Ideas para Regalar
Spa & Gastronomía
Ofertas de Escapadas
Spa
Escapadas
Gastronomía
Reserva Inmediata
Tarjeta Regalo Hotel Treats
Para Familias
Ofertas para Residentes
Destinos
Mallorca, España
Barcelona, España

> **Exercise instructions**: Scan the listing and copy every line where the string "Ofertas" shows up.

> **Reply to the task**:
Ofertas de Escapadas
Ofertas para Residentes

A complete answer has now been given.